> [Task item A]: List every function called in the six-line code fragment that the kernel mailing-list message quotes from svc_unregister().
> [Task item B]: From the records, return the lines beginning at the line that contains "як працює веб-сайт, та" and stopping after the line that contains "особистих даних. Наприклад, файли".

--- Passage shown Enclosed Below ---

On Sun, Aug 17, 2025 at 09:50:25AM -0700, Linus Torvalds wrote:
> On Sun, 17 Aug 2025 at 09:36, Al Viro <viro@...iv.linux.org.uk> wrote:
> >
> >         That function should never be (and never is) called with irqs
> > disabled - we have an explicit mutex_lock() in there, if nothing else.
> > Which makes spin_lock_irqsave() use in there pointless - we do need to
> > disable irqs for ->siglock, but that should be spin_lock_irq().
> 
> I think we basically did the irqsave/restore version as the default
> when not wanting to think about the context.
>
> Your patch looks fine, but I doubt it's measurable outside of "it
> makes the code a few bytes smaller".
>
> So ACK on it, but I'm not convinced it's worth spending time actively
> _looking_ for these kinds of things.

It's obviously not a hot path of any sort; the only cost is head-scratching
of later readers.  OTOH, seeing that nobody had looked at it that one in
what, 28 years...

For another head-scratcher in that area: I started to look at __rcu sparse
noise, and ->sighand->siglock accesses had been quite a part of that.
current->sighand is obviously stable and should need no rcu_dereference(),
right?  So what the hell is
        rcu_read_lock();
	sighand = rcu_dereference(current->sighand);
	spin_lock_irqsave(&sighand->siglock, flags);
	recalc_sigpending();
	spin_unlock_irqrestore(&sighand->siglock, flags);
	rcu_read_unlock();
in net/sunrpc/svc.c:svc_unregister() about?  Is there something subtle I'm
missing there?  AFAICS, that came from 00a87e5d1d67 "SUNRPC: Address
RCU warning in net/sunrpc/svc.c" and commit message in there contains
no explanation beyond "sparse is complaining, let's make it STFU"...

--- End of Enclosed Passage shown ---
--- Data under study Enclosed Below ---

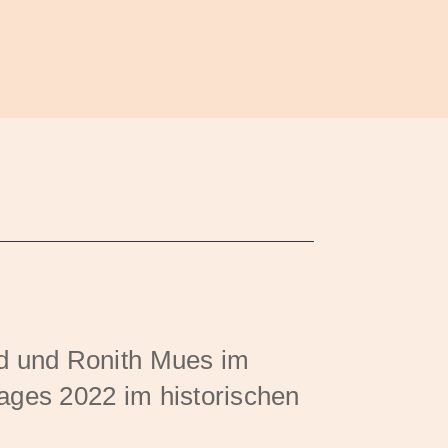
nd und Ronith Mues im
ages 2022 im historischen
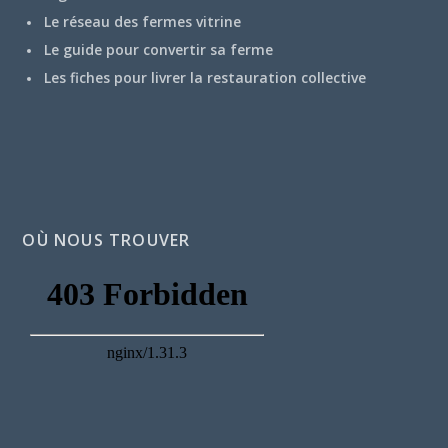
Le réseau des fermes vitrine
Le guide pour convertir sa ferme
Les fiches pour livrer la restauration collective
OÙ NOUS TROUVER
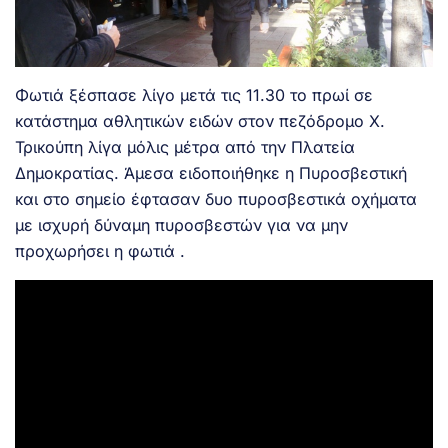
Φωτιά ξέσπασε λίγο μετά τις 11.30 το πρωί σε
κατάστημα αθλητικών ειδών στον πεζόδρομο Χ.
Τρικούπη λίγα μόλις μέτρα από την Πλατεία
Δημοκρατίας. Άμεσα ειδοποιήθηκε η Πυροσβεστική
και στο σημείο έφτασαν δυο πυροσβεστικά οχήματα
με ισχυρή δύναμη πυροσβεστών για να μην
προχωρήσει η φωτιά .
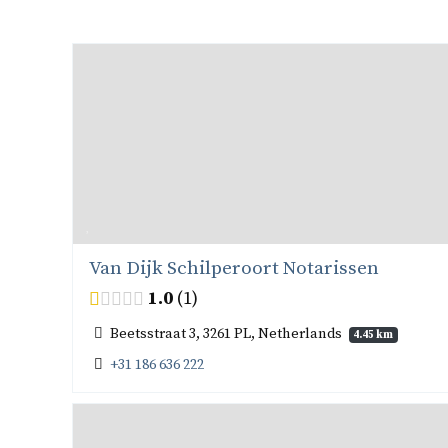
Van Dijk Schilperoort Notarissen
1.0
1
Beetsstraat 3, 3261 PL, Netherlands
4.45 km
+31 186 636 222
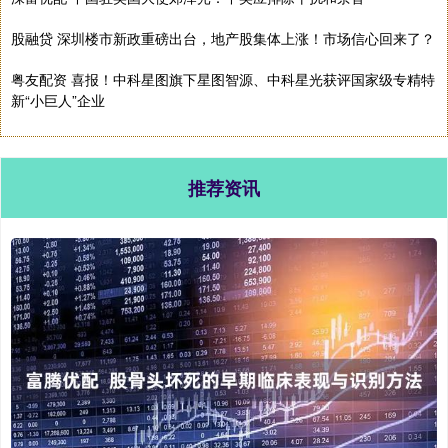
股融贷 深圳楼市新政重磅出台，地产股集体上涨！市场信心回来了？
粤友配资 喜报！中科星图旗下星图智源、中科星光获评国家级专精特
新“小巨人”企业
推荐资讯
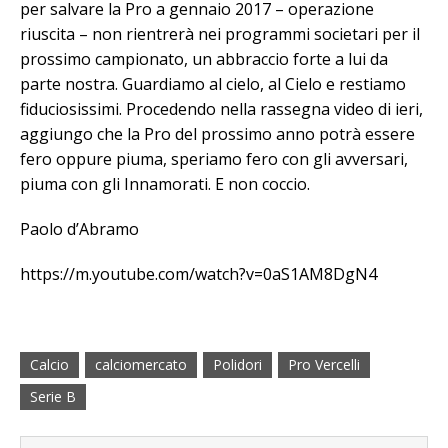
per salvare la Pro a gennaio 2017 – operazione
riuscita – non rientrerà nei programmi societari per il
prossimo campionato, un abbraccio forte a lui da
parte nostra. Guardiamo al cielo, al Cielo e restiamo
fiduciosissimi. Procedendo nella rassegna video di ieri,
aggiungo che la Pro del prossimo anno potrà essere
fero oppure piuma, speriamo fero con gli avversari,
piuma con gli Innamorati. E non coccio.
Paolo d’Abramo
https://m.youtube.com/watch?v=0aS1AM8DgN4
Calcio
calciomercato
Polidori
Pro Vercelli
Serie B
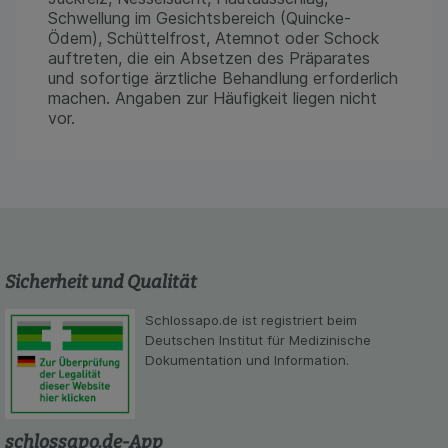
auch auf Ihre Bedürfnisse zugeschrittene Inhalte
Schwellung im Gesichtsbereich (Quincke-
anzuzeigen und unser Partnerprogramm zu
Ödem), Schüttelfrost, Atemnot oder Schock
betreiben.
auftreten, die ein Absetzen des Präparates
und sofortige ärztliche Behandlung erforderlich
Statistik & Tracking:
Hierüber lassen sich
machen. Angaben zur Häufigkeit liegen nicht
Informationen über die Art und Weise der Nutzung
vor.
unserer Website sammeln, mit deren Hilfe wir
unsere Website weiter für Sie optimieren können,
den Inhalt auf unserer Website aber auch die
Werbung auf Drittseiten möglichst relevant für Sie
zu gestalten. Bitte beachten Sie, dass Daten
hierfür teilweise an Dritte wie z.B. Google oder
soziale Medien übertragen werden.
Sicherheit und Qualität
Schlossapo.de ist registriert beim
Deutschen Institut für Medizinische
Dokumentation und Information.
schlossapo.de-App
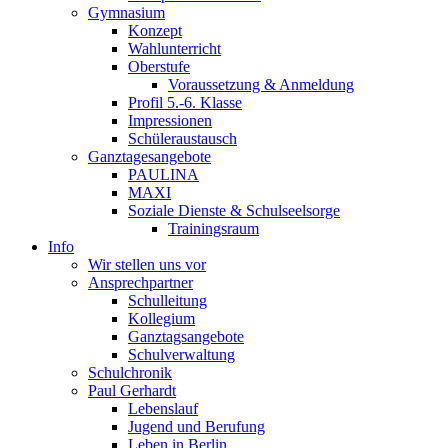
Gymnasium
Konzept
Wahlunterricht
Oberstufe
Voraussetzung & Anmeldung
Profil 5.-6. Klasse
Impressionen
Schüleraustausch
Ganztagesangebote
PAULINA
MAXI
Soziale Dienste & Schulseelsorge
Trainingsraum
Info
Wir stellen uns vor
Ansprechpartner
Schulleitung
Kollegium
Ganztagsangebote
Schulverwaltung
Schulchronik
Paul Gerhardt
Lebenslauf
Jugend und Berufung
Leben in Berlin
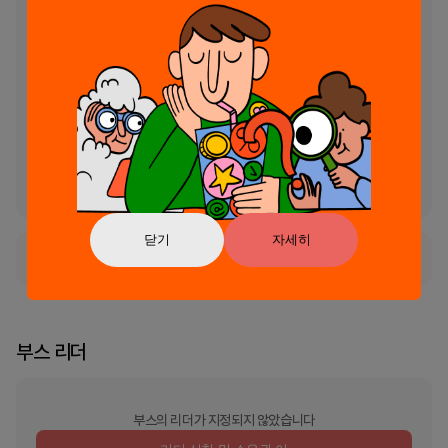
간 구독으로 F1® TV를 구독할 수 있습니다.

최소 24시간 전에 자동 갱신을 끄지 않으면 구독이 자동으로 갱신됩니다. 
Play 스토어 계정을 통해 언제든지 자동 갱신을 끌 수 있습니다.

이용약관: https://account.formula1.com/#/en/terms-of-use

구독 이용 약관: 
https://account.formula1.com/#/en/subscription-terms

개인 정보 보호 정책: 
https://account.formula1.com/#/en/privacy-policy
닫기
자세히
정식 서비스로 출시되었습니다.
부스 리더
부스의 리더가 지정되지 않았습니다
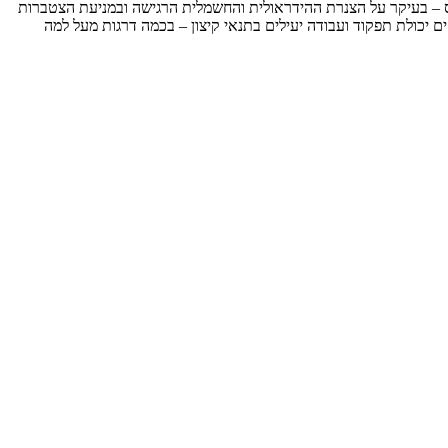
מיס – בעיקר על הצנרת ההידראולית והחשמלית הרגישה ובמניעת הצטברות
ים יכולת תפקוד ועבודה יעילים בתנאי קיצון – בכמה דרגות מעל למה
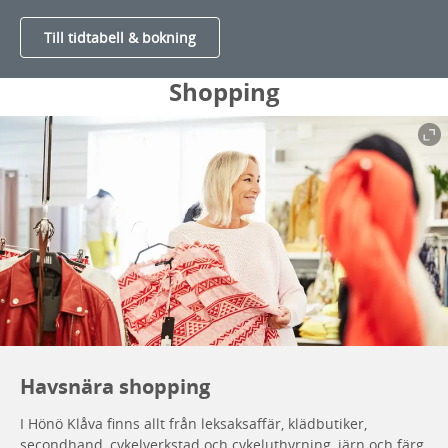
Till tidtabell & bokning
Shopping
Havsnära shopping
I Hönö Klåva finns allt från leksaksaffär, klädbutiker,
secondhand, cykelverkstad och cykeluthyrning, järn och färg,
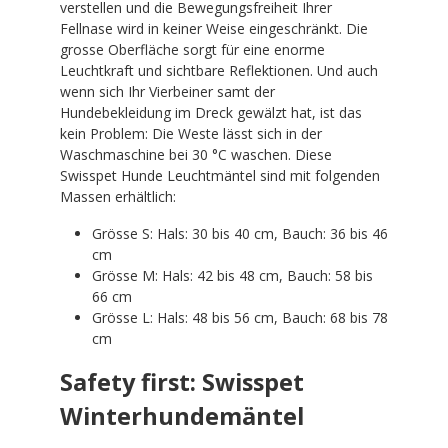
verstellen und die Bewegungsfreiheit Ihrer
Fellnase wird in keiner Weise eingeschränkt. Die
grosse Oberfläche sorgt für eine enorme
Leuchtkraft und sichtbare Reflektionen. Und auch
wenn sich Ihr Vierbeiner samt der
Hundebekleidung im Dreck gewälzt hat, ist das
kein Problem: Die Weste lässt sich in der
Waschmaschine bei 30 °C waschen. Diese
Swisspet Hunde Leuchtmäntel sind mit folgenden
Massen erhältlich:
Grösse S: Hals: 30 bis 40 cm, Bauch: 36 bis 46
cm
Grösse M: Hals: 42 bis 48 cm, Bauch: 58 bis
66 cm
Grösse L: Hals: 48 bis 56 cm, Bauch: 68 bis 78
cm
Safety first: Swisspet
Winterhundemäntel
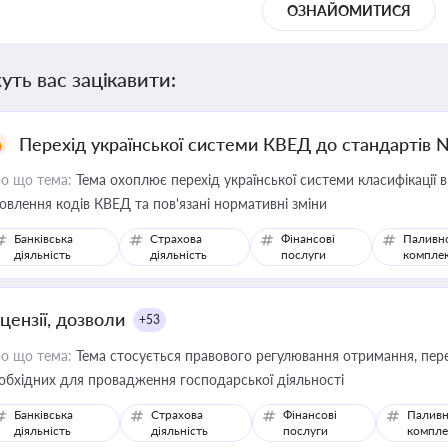
ОЗНАЙОМИТИСЯ
уть вас зацікавити:
Перехід української системи КВЕД до стандартів 
о що тема:
Тема охоплює перехід української системи класифікації в
овлення кодів КВЕД та пов'язані нормативні зміни
Банківська
Страхова
Фінансові
Паливн
діяльність
діяльність
послуги
компле
цензії, дозволи
+53
о що тема:
Тема стосується правового регулювання отримання, пере
обхідних для провадження господарської діяльності
Банківська
Страхова
Фінансові
Паливн
діяльність
діяльність
послуги
компле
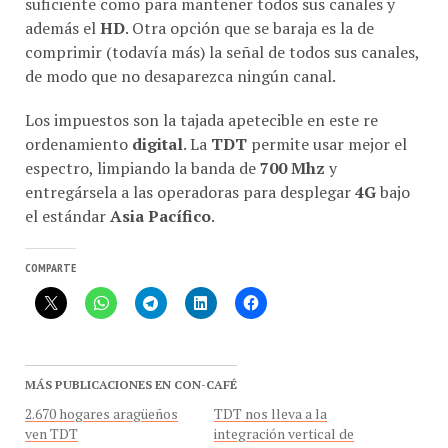
además el
HD
. Otra opción que se baraja es la de
comprimir (todavía más) la señal de todos sus canales,
de modo que no desaparezca ningún canal.
Los impuestos son la tajada apetecible en este re
ordenamiento
digital
. La
TDT
permite usar mejor el
espectro, limpiando la banda de
700 Mhz
y
entregársela a las operadoras para desplegar
4G
bajo
el estándar
Asia Pacífico
.
COMPARTE
MÁS PUBLICACIONES EN CON-CAFÉ
2.670 hogares aragüeños
TDT nos lleva a la
ven TDT
integración vertical de
Transmisor desde el cerro
servicios convergentes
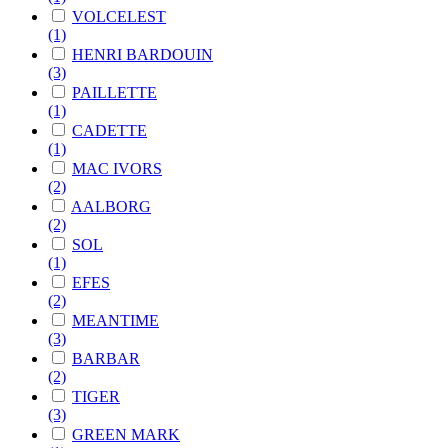
VOLCELEST
(1)
HENRI BARDOUIN
(3)
PAILLETTE
(1)
CADETTE
(1)
MAC IVORS
(2)
AALBORG
(2)
SOL
(1)
EFES
(2)
MEANTIME
(3)
BARBAR
(2)
TIGER
(3)
GREEN MARK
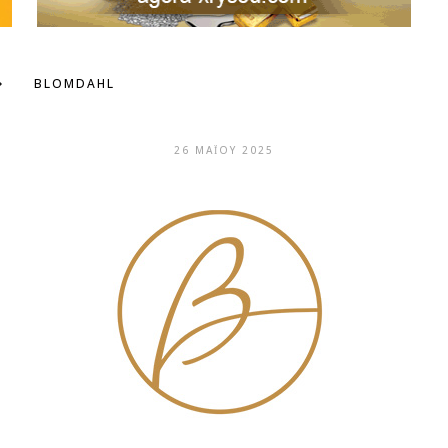
BLOMDAHL
26 ΜΑΪ́ΟΥ 2025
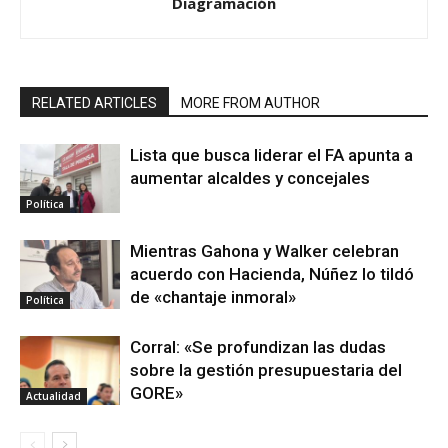
Diagramación
RELATED ARTICLES
MORE FROM AUTHOR
Lista que busca liderar el FA apunta a
aumentar alcaldes y concejales
Política
Mientras Gahona y Walker celebran
acuerdo con Hacienda, Núñez lo tildó
de «chantaje inmoral»
Política
Corral: «Se profundizan las dudas
sobre la gestión presupuestaria del
GORE»
Actualidad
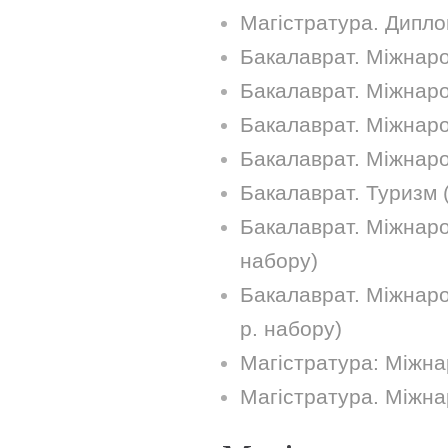
Магістратура. Дипло
Бакалаврат. Міжнарод
Бакалаврат. Міжнаро
Бакалаврат. Міжнаро
Бакалаврат. Міжнаро
Бакалаврат. Туризм 
Бакалаврат. Міжнарод
набору)
Бакалаврат. Міжнаро
р. набору)
Магістратура: Міжна
Магістратура. Міжна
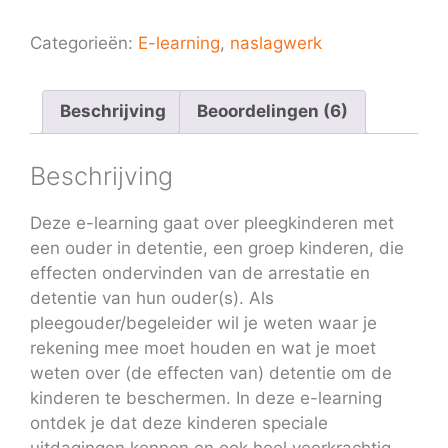
Pleegkind
met
Categorieën:
E-learning
,
naslagwerk
een
ouder
in
Beschrijving
Beoordelingen (6)
detentie
(met
Beschrijving
SKJ
accreditatie)
Deze e-learning gaat over pleegkinderen met
aantal
een ouder in detentie, een groep kinderen, die
effecten ondervinden van de arrestatie en
detentie van hun ouder(s). Als
pleegouder/begeleider wil je weten waar je
rekening mee moet houden en wat je moet
weten over (de effecten van) detentie om de
kinderen te beschermen. In deze e-learning
ontdek je dat deze kinderen speciale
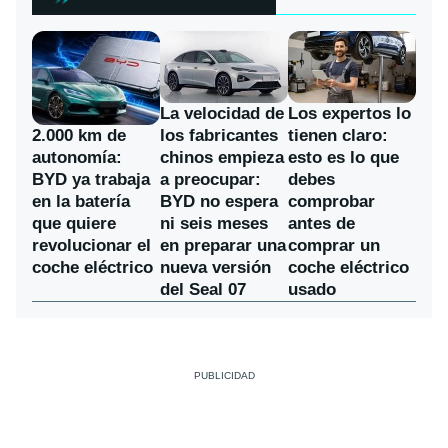
La velocidad de
Los expertos lo
los fabricantes
2.000 km de
tienen claro:
chinos empieza
autonomía:
esto es lo que
a preocupar:
BYD ya trabaja
debes
BYD no espera
en la batería
comprobar
ni seis meses
que quiere
antes de
en preparar una
revolucionar el
comprar un
nueva versión
coche eléctrico
coche eléctrico
del Seal 07
usado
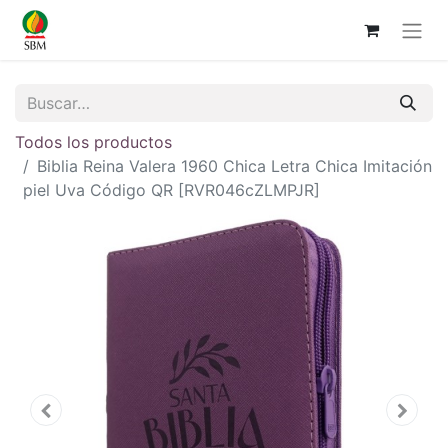
Todos los productos
Biblia Reina Valera 1960 Chica Letra Chica Imitación
piel Uva Código QR [RVR046cZLMPJR]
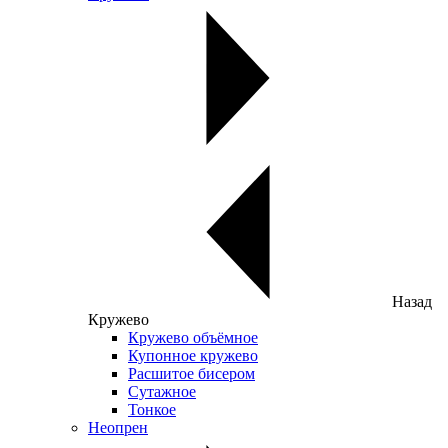
Назад
Кружево
Кружево объёмное
Купонное кружево
Расшитое бисером
Сутажное
Тонкое
Неопрен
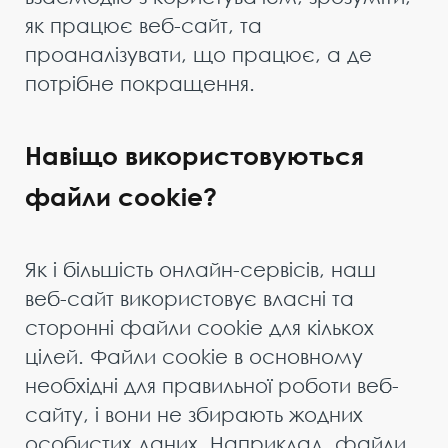
як працює веб-сайт, та
проаналізувати, що працює, а де
потрібне покращення.
Навіщо використовуються
файли cookie?
Як і більшість онлайн-сервісів, наш
веб-сайт використовує власні та
сторонні файли cookie для кількох
цілей. Файли cookie в основному
необхідні для правильної роботи веб-
сайту, і вони не збирають жодних
особистих даних. Наприклад, файли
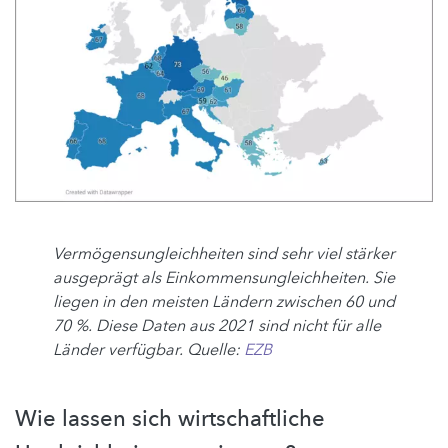
Vermögensungleichheiten sind sehr viel stärker
ausgeprägt als Einkommensungleichheiten. Sie
liegen in den meisten Ländern zwischen 60 und
70 %. Diese Daten aus 2021 sind nicht für alle
Länder verfügbar. Quelle:
EZB
Wie lassen sich wirtschaftliche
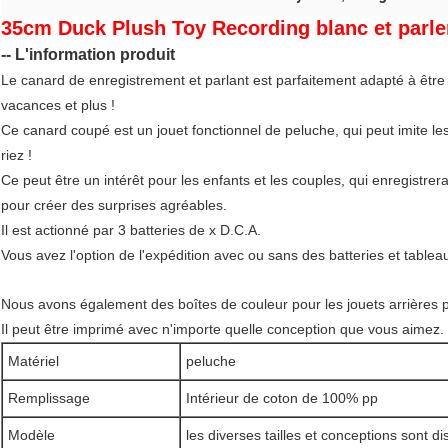
35cm Duck Plush Toy Recording blanc et parler
-- L'information produit
Le canard de enregistrement et parlant est parfaitement adapté à être
vacances et plus !
Ce canard coupé est un jouet fonctionnel de peluche, qui peut imite le
riez !
Ce peut être un intérêt pour les enfants et les couples, qui enregistrer
pour créer des surprises agréables.
Il est actionné par 3 batteries de x D.C.A.
Vous avez l'option de l'expédition avec ou sans des batteries et tablea
Nous avons également des boîtes de couleur pour les jouets arrières p
Il peut être imprimé avec n'importe quelle conception que vous aimez.
Matériel
peluche
Remplissage
Intérieur de coton de 100% pp
Modèle
les diverses tailles et conceptions sont d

--- End of Enclosed Data under study ---

> [Task response A]:
rcu_read_lock()
rcu_dereference()
spin_lock_irqsave()
recalc_sigpending()
spin_unlock_irqrestore()
rcu_read_unlock()

> [Task response B]:
як працює веб-сайт, та
проаналізувати, що працює, а де
потрібне покращення.
Навіщо використовуються
файли cookie?
Як і більшість онлайн-сервісів, наш
веб-сайт використовує власні та
сторонні файли cookie для кількох
цілей. Файли cookie в основному
необхідні для правильної роботи веб-
сайту, і вони не збирають жодних
особистих даних. Наприклад, файли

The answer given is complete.